UNIX のアカウンティングシステムは堅固ではなく、ファイルが壊れたり失われることがあります。そのようなファイルにも、単に無視してよいものや、バックアップから復元できるものがあります。しかし、特定のファイルは、アカウンティングシステムの完全性を維持するために修復しなければなりません。
wtmp ファイルは、アカウンティングシステムを日常的に運用する上で発生する大部分の問題の原因になっています。日付が変更され、システムがマルチユーザーモードになると、1 組の日付変更レコードが /var/adm/wtmp に書き込まれます。wtmpfix ユーティリティは、日付変更が現れたときの wtmp レコード内のタイムスタンプの調整用として用意されています。ただし、日付変更とリブートとの組み合わせによっては、wtmpfix のチェックから漏れて、acctcon の処理を失敗させることがあります。wtmp の問題を解決する手順については、「wtmp ファイルを修復する方法」を参照してください。
スーパーユーザーになります
ディレクトリ /var/adm/acct/nite に変更します。
次のように、バイナリファイル wtmp.MMDD を ASCII ファイル xwtmp に変換します。
# fwtmp wtmp.MMDD xwtmp
MMDD |
2 桁の数値で指定される月日 |
xwtmp を編集します。壊れたファイルを削除するか、始めから日付変更までのすべてのレコードを削除します。
ASCII ファイル xwtmp をバイナリファイルに変換し、壊れたファイルを上書きします。
# fwtmp -ic xwtmp wtmp.MMDD
/var/adm/acct/sum/tacct の完全性は、システム資源に対してユーザーに課金している場合は重要です。負の番号、重複したユーザー ID、または 65535 のユーザー ID など、不可思議な tacct レコードが現れることがありますが、その場合、まず prtacct で、/var/adm/acct/sum/tacctprev を印刷して、チェックしてください。内容が大丈夫であるような場合は、最新の /var/adm/acct/sum/tacct.MMDD ファイルを使用して、/var/adm/acct/sum/tacct ファイルを作成し直してください。次の手順は、簡単な修復手順の概要を説明しています。
スーパーユーザーになります。
ディレクトリ /var/adm/acct/sum に変更します。
次のように、tacct.MMDD の内容をバイナリから ASCII 形式に変換します。

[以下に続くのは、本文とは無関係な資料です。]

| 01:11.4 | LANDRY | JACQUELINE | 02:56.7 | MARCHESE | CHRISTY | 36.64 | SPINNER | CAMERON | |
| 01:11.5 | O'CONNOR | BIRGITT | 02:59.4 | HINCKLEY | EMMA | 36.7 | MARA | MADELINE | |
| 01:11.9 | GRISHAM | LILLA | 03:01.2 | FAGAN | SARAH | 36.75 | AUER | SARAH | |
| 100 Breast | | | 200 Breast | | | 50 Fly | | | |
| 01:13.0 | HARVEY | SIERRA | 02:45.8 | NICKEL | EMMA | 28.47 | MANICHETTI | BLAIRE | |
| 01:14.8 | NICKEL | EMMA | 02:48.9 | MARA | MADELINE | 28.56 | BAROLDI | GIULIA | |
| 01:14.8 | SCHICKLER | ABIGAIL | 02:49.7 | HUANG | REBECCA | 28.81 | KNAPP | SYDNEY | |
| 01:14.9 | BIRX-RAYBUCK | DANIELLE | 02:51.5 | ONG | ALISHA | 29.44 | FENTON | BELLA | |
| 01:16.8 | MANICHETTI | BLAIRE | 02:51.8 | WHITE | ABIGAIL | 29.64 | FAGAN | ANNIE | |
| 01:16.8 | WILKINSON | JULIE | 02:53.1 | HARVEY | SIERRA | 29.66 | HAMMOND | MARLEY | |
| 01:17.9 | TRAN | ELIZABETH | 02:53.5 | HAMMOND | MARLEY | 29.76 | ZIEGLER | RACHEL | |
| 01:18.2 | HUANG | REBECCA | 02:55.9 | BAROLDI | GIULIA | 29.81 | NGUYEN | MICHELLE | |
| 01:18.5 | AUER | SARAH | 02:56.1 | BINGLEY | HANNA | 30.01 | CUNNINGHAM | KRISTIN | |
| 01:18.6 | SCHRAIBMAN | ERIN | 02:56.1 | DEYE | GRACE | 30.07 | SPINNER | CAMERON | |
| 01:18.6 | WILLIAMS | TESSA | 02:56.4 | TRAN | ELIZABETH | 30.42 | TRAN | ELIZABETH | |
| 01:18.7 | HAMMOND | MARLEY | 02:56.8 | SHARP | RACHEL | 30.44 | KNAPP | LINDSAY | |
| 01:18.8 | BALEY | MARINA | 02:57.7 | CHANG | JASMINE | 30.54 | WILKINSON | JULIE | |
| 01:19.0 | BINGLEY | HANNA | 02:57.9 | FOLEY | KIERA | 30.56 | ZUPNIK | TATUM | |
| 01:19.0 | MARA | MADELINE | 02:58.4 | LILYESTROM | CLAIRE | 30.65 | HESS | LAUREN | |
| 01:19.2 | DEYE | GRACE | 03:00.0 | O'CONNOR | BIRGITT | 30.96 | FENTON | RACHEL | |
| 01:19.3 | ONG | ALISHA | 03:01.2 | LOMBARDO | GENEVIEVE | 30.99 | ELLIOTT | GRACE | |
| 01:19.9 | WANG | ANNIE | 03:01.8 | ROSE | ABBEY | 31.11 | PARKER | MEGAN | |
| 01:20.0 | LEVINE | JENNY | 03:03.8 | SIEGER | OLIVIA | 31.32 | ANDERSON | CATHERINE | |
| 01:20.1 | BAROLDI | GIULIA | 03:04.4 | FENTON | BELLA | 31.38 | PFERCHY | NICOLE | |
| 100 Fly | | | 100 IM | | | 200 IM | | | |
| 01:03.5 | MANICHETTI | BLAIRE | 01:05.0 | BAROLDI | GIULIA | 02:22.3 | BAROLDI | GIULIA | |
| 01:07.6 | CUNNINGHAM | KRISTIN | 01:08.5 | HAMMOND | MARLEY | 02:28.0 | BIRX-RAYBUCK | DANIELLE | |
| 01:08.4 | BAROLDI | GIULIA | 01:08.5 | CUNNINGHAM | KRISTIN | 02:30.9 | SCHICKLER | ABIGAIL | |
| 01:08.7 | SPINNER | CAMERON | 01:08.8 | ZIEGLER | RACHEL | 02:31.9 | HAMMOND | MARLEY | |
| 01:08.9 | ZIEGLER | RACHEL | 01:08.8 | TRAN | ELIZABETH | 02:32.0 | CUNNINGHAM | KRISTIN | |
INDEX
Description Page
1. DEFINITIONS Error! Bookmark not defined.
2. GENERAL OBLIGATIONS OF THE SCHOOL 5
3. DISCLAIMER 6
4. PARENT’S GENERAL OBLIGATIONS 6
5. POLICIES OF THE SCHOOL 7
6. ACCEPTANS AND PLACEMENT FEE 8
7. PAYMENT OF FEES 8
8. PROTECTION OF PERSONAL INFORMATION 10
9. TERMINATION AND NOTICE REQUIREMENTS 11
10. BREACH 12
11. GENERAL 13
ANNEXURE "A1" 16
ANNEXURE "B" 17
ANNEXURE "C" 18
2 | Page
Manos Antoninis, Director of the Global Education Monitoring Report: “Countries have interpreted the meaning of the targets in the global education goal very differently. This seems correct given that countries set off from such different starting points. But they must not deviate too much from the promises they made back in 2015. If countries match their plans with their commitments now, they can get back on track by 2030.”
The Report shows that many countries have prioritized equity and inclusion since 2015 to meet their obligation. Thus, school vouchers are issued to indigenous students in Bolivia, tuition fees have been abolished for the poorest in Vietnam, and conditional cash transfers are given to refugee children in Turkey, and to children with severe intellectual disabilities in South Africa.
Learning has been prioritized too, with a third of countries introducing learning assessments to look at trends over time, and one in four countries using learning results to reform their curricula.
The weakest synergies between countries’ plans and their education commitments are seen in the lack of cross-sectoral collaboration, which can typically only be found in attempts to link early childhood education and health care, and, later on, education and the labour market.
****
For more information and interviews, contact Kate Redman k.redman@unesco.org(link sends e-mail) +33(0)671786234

# acctmerg -v tacct.MMDD xtacct
MMDD |
2 桁の数字で指定される月日 |
xtacct ファイルを ASCII 形式からバイナリに変換します。
# acctmerg -i xtacct tacct.MMDD
MMDD |
2 桁の数字で指定される月日 |
ファイル tacct.prv と tacct.MMDD をマージしてファイル tacct を生成します。
# acctmerg tacctprv tacct.MMDD tacct
runacct プログラムはいろいろな原因で失敗することがあります。一番多い原因は、システムがクラッシュする、/var がディスク容量を使い果たす、wtmp ファイルが壊れた、などです。active.MMDD ファイルが存在する場合、まずエラーメッセージがないか調べます。active ファイルとロックファイルが存在する場合、異常なメッセージがないかどうか fd2log ファイルを調べます。
runacct は、引数を指定しないで実行すると、その日の最初の起動とみなします。runacct を起動し直し、もう一度 runacct にアカウンティングをやり直させる月日を指定する場合は、引数 MMDD が必要です。処理のエントリポイントは statefile の内容に基づきます。statefile を無効にするには、次のように、処理を開始したい状態をコマンド行に指定します。
runacct プログラムを手動で実行するときは、ユーザー adm として実行していることを確認してください。